Alors que la communauté super-héroïque prend fait et cause pour ou contre Booster Gold ou Harley Quinn, les vidéos venues de Sanctuary continuent d’arriver au Daily Planet. Au-delà des victimes de la série en cours, Tom King et Clay Mann explorent les traumatismes de décennies de crossovers et d’événements marquants, de l’impossibilité d’une Donna Troy aux stigmates de Killing Joke.

Heroes In Crisis #4Heroes In Crisis #4 [DC Comics]
Scénario de Tom King
Dessins de Clay Mann
Parution aux USA le mercredi 26 décembre 2018

Qui donc a tué les super-héros résidents de Sanctuary ? Harley Quinn si on en croit l’épisode précédent. Mais tout reste une question de perception dans l’écriture de Tom King et surtout on ne voit pas bien pourquoi Harley se serait lâchée sur Poison Ivy. La vérité n’est rien sans contexte, comme semble ici le prouver une petite séance d’interrogatoire à coup de lasso magique. Mais avec ce quatrième épisode, le scénariste élargit le champ de vision. Les témoignages vidéo ne se limitent plus seulement aux personnages directement touchés par la tragédie. L’auteur fait également entrer de nouvelles figures dans le récit, figures qui ont ceci de particulier qu’elles viennent elles-mêmes avec leur propre fardeau.

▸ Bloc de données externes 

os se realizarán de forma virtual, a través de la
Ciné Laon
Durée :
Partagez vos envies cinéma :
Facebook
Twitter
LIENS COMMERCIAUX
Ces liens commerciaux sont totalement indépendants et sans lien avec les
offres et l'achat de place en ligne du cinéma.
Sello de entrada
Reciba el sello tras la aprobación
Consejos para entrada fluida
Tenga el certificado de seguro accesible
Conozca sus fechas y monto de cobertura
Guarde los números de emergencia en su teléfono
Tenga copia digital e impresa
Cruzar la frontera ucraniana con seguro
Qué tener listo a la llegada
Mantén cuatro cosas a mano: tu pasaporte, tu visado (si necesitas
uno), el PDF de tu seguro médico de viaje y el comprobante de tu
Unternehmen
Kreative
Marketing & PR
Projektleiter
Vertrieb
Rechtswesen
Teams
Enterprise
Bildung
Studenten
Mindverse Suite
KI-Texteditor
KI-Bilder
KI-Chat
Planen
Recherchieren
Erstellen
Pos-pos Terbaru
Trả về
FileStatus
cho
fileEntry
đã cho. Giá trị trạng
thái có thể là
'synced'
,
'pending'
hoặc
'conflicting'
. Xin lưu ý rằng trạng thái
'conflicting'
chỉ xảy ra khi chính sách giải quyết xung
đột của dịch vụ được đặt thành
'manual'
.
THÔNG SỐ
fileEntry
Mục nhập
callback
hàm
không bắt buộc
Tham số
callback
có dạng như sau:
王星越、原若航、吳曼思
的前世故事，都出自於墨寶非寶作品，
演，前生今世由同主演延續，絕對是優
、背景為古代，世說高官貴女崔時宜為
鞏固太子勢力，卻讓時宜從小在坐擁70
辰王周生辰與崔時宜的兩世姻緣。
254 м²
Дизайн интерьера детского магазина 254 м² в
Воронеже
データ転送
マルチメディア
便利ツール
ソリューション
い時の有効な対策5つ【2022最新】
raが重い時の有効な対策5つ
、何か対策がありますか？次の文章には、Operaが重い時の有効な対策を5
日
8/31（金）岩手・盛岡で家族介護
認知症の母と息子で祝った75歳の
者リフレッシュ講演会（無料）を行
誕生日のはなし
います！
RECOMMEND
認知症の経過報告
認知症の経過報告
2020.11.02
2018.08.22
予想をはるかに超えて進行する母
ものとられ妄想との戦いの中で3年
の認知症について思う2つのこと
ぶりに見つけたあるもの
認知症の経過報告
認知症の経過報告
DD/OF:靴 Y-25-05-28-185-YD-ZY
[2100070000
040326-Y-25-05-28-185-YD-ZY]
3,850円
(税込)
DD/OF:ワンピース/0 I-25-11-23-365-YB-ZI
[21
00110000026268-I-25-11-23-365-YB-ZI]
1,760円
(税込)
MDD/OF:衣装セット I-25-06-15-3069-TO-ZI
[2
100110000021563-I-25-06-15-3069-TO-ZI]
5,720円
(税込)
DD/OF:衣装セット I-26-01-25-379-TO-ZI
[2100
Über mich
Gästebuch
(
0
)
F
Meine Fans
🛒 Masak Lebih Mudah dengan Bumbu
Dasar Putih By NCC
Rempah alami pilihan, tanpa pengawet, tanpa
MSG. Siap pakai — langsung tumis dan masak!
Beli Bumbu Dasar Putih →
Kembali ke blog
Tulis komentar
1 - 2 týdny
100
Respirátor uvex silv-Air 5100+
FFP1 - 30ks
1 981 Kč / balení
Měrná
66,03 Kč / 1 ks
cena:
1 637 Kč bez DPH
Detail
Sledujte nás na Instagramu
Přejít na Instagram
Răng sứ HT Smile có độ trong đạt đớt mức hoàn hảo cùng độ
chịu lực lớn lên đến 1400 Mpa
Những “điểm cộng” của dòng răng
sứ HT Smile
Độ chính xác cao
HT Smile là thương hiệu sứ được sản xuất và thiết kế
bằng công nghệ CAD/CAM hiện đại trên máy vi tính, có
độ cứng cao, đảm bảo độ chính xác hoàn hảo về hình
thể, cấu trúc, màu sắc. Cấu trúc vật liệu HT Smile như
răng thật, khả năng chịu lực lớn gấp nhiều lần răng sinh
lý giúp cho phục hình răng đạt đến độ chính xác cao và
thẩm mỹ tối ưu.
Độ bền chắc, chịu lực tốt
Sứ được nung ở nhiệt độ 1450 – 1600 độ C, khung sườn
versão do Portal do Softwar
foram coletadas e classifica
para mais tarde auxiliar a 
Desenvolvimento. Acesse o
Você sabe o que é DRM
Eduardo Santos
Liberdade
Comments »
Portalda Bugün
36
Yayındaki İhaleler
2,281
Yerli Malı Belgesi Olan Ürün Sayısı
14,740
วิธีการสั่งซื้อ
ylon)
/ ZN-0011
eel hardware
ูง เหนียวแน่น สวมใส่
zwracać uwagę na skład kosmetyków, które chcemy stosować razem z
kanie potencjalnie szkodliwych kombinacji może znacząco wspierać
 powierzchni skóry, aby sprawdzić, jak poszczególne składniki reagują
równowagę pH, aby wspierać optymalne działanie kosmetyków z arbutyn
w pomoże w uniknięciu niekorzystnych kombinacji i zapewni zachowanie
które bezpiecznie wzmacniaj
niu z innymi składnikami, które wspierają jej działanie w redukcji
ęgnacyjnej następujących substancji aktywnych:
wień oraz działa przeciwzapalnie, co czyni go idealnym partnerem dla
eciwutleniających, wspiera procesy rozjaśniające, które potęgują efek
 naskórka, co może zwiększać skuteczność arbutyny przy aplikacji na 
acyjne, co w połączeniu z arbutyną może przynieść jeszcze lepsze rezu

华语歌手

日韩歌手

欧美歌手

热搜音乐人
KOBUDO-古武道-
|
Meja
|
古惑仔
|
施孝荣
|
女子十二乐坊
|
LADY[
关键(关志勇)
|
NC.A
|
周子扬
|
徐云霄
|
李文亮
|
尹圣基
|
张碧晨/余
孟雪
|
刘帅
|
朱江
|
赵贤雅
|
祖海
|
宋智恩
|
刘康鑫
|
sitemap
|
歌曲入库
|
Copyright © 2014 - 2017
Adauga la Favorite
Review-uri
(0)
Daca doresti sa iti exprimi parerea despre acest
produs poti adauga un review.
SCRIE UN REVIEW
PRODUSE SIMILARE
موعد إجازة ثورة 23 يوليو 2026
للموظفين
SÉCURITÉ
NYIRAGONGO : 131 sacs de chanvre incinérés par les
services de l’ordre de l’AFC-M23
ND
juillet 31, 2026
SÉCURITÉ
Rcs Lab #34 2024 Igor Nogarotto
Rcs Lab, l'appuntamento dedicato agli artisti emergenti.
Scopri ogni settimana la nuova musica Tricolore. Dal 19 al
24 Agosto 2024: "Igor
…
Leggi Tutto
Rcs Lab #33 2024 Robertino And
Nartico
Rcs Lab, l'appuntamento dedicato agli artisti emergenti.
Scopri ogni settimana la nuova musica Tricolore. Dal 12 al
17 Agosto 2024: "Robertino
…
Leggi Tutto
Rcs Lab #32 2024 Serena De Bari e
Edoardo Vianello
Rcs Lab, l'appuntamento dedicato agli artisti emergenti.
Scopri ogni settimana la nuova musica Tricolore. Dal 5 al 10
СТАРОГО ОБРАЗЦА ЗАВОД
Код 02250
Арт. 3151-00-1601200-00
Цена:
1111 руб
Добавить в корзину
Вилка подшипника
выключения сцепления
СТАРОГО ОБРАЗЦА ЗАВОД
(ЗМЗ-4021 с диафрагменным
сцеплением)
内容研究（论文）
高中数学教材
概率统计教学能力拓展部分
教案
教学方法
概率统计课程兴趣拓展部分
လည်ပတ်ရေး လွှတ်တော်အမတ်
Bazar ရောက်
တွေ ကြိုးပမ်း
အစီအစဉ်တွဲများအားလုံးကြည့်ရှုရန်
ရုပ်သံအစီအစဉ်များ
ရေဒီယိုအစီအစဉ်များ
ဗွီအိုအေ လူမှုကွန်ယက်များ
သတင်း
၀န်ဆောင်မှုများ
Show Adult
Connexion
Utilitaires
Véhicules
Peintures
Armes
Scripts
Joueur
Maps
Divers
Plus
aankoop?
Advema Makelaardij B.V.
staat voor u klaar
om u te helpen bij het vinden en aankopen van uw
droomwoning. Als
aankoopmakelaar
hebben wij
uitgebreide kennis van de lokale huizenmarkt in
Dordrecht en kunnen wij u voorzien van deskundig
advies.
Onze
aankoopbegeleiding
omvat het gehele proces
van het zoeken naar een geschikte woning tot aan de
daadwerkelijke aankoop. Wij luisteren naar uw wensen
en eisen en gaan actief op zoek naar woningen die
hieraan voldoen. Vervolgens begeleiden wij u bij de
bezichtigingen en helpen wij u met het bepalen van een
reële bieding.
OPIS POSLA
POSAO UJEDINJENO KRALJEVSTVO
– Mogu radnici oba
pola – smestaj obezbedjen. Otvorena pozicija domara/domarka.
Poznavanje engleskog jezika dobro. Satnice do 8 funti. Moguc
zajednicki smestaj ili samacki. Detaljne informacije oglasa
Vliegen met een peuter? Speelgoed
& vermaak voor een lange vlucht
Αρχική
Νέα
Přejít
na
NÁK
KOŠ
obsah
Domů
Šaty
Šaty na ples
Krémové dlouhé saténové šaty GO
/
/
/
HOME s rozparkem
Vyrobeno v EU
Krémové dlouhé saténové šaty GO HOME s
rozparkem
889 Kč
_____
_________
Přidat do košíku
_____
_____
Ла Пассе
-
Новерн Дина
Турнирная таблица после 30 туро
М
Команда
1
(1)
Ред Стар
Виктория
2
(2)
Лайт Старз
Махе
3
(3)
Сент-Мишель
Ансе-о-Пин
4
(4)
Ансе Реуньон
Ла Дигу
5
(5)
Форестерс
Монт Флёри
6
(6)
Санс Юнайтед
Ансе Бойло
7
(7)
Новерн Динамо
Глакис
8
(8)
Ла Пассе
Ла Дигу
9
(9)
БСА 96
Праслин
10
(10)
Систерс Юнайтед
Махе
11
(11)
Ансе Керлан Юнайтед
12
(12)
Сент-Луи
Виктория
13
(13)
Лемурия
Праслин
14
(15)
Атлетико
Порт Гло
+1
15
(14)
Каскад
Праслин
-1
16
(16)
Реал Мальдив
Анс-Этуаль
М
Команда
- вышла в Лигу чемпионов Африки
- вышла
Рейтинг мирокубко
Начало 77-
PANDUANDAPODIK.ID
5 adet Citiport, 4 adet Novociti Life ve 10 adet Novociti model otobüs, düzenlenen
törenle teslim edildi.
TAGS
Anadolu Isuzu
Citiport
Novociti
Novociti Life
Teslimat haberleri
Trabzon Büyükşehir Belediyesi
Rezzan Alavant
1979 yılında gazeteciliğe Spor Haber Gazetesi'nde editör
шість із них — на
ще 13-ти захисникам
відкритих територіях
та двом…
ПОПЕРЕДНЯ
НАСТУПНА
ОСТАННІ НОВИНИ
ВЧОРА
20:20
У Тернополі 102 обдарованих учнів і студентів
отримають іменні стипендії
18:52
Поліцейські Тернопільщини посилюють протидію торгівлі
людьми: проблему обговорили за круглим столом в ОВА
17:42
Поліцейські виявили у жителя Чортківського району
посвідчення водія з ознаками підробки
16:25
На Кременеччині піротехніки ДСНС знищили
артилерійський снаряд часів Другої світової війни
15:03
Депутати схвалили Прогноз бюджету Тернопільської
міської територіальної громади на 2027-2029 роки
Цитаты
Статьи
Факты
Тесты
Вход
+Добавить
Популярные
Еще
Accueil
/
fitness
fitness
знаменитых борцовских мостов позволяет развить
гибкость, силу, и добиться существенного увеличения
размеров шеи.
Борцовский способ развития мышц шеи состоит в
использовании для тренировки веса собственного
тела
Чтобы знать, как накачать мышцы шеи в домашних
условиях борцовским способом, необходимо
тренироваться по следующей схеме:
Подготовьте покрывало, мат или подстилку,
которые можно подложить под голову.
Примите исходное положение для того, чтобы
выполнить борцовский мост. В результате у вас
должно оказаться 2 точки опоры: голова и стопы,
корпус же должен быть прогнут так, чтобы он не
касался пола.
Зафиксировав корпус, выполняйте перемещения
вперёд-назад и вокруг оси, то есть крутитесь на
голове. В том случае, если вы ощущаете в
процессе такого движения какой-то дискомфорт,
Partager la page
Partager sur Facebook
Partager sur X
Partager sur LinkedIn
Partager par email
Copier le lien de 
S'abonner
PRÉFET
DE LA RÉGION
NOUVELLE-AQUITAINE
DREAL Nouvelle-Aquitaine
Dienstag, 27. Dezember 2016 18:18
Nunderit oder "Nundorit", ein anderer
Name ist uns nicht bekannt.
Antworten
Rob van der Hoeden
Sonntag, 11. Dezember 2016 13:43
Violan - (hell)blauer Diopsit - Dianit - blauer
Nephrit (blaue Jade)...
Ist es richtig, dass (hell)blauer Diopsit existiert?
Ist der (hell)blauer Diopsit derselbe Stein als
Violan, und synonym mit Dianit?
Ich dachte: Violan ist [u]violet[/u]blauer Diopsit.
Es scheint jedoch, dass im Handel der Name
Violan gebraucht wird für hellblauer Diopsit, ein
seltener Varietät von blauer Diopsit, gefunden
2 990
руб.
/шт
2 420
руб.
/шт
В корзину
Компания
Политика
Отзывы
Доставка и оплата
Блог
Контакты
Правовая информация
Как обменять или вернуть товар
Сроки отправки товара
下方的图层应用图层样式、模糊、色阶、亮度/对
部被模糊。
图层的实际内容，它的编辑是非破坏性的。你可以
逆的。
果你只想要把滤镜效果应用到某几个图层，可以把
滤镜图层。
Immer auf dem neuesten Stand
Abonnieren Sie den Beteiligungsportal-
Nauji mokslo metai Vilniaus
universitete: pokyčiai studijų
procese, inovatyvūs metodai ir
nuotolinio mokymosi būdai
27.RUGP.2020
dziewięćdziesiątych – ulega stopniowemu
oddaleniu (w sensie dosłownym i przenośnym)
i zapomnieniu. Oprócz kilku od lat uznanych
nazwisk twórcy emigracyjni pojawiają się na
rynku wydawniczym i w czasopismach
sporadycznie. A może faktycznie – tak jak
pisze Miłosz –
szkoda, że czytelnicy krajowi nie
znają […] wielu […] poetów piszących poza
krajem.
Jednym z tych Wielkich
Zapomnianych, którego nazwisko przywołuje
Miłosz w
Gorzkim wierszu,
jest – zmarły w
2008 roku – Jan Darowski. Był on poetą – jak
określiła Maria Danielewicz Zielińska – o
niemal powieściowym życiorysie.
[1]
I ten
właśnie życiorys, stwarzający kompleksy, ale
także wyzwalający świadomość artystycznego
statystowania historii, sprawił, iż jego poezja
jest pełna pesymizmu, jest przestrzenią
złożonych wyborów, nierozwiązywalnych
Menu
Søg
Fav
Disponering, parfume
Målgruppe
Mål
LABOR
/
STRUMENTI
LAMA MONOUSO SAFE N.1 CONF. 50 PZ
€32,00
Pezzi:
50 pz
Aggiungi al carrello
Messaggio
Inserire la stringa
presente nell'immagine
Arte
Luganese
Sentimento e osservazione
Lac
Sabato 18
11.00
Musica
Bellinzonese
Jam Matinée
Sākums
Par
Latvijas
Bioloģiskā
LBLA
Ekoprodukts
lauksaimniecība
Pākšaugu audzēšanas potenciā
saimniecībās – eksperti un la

Il y a une « vidéo » qui fait usage de Donna Troy comme rarement, qui trouve une définition de la complexité du personnage jusque dans l’origine de son nom. A se dire qu’on serait très curieux de voir King s’emparer de l’écriture des Titans tant il semble avoir réfléchi à ces héros qui ont consacré leur jeunesse à la lutte pour le Bien mais qui, bien souvent, s’y sont cassés les dents. Le ton lancé, King aborde alors une autre héroïne qu’au demeurant on imaginerait plus facilement dans le camp de Batman mais qui a ses raisons, son vécu, pour prendre le parti d’Harley Quinn. En fait, Heroes In Crisis #4, c’est le moment où le conflit qui couvait jusqu’ici prend de l’ampleur, devient pour ainsi dire viral, alors que d’autres personnages arrivent pour choisir leur camp. Suivant qu’on soit un proche des suspects ou des défunts, forcément, les réactions ne sont pas les mêmes. Certains héros peuvent faire passer les sentiments avant. D’autres la logique. Même si une partie du lectorat se retrouvera plus ou moins dans les agissements des uns et des autres, que l’on soit d’accord ou pas avec King sur la répartition des rôles, le scénariste n’agit pas sans arguments, sans éléments à débattre.

« Bros before heroes. »

On sent que le dessinateur Clay Mann, sans nous livrer un travail mauvais, est moins à l’aise que sur les premiers numéros de la saga. Sans doute parce que ceux-ci laissaient une large place à des moments de respiration, à des non-dits, au silence qui accompagnait la découverte des corps. Mann reste un très bon dessinateur et on voit bien qu’il cherche encore à donner de l’ampleur à ce qui serait, au cinéma, des plans de coupe (par exemple les oiseaux volant devant le Hall of Justice). Mais à mesure que les personnages deviennent plus nombreux et que les choses se font plus physiques, on le sent moins dans son élément. Par exemple il y a moins d’efforts de scénographie dans le passage de la galerie des miroirs d’Harley Quinn. Il y aussi certains partis pris (mais qui pour le coup sont peut-être tirés du scénario) assez daté, comme une splash de Lois Lane en petite culotte qui fait très « 90’s » et donne un côté caricatural aux relations du couple Kent. In fine, même s’il est moins maître du jeu, Mann continue de donner à la série une cohérence qui n’est pas forcément de mise dans bon nombre de crossovers de ces dernières années. Heroes In Crisis continue de donner des coups de pieds dans la fourmilière, forcent la communauté super-héroïque à prendre parti. On a plaisir à retrouver certains persos en action (par exemple celui qui rend visiter au Hall of Justice) et quoi que la fin nous réserve, les ralliements des uns aux autres pourraient avoir un impact durable, causant des alliances mais aussi des fossés.